PASSAGE:
Admittedly, a never-ending series of pictures containing brains being blown out, legs getting shot away and throats being slit, would probably prove somewhat too much even for bibliophiles delighted when “Frank doesn’t say a single word for the whole issue”. Yet cleverly Cloonan avoids just such a trap by incorporating a moment of respite from the seemingly incessant farmyard slaughter, courtesy of a brief visit to Exeter Asylum and Condor's lieutenant Face; “I’ve been expecting you. I hand-picked some good soldiers, like you requested.”

The “American comic book creator” is arguably just as good at penning cliff-hangers too. For having saved the life of little Juniper and extracted the dinosaur-obsessed girl from her (very recently departed) father’s suicide vest, many lesser wordsmiths may well have settled for the story to end on a high with the stony-faced, victorious Punisher simply driving off towards the “centre of the whole EMC operation”. Dramatically however, this publication doesn’t actually quite finish there and instead somehow manages to cram in a final three-panel sequence depicting a wide-eyed homicidal-looking Face driving a van-load of heavily armed “&$#%-ass city-boy gangsters” straight towards the anti-hero’s screeching vehicle.

DATA SUPPLIED:
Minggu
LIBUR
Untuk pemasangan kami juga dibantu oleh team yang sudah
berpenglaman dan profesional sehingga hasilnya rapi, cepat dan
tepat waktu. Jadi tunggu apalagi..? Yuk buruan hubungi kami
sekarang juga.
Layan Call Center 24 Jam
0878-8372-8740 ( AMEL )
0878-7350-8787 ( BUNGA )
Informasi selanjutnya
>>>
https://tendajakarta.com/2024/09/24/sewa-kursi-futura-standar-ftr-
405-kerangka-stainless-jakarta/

...

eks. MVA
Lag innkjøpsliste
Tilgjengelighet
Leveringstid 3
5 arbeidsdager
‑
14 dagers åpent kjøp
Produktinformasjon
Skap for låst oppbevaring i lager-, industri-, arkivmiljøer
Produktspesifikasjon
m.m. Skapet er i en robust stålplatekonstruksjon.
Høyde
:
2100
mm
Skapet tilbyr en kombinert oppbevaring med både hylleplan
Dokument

WHAT IS REQUIRED:
Answer these questions from the Punisher review:
1. Which place is visited during the break from the farmyard slaughter?
2. What is the girl Juniper obsessed with?
3. How many panels make up the closing sequence?
Rely only on the Punisher review for what follows.

TASK RESULT:
1. Exeter Asylum
2. Dinosaurs
3. Three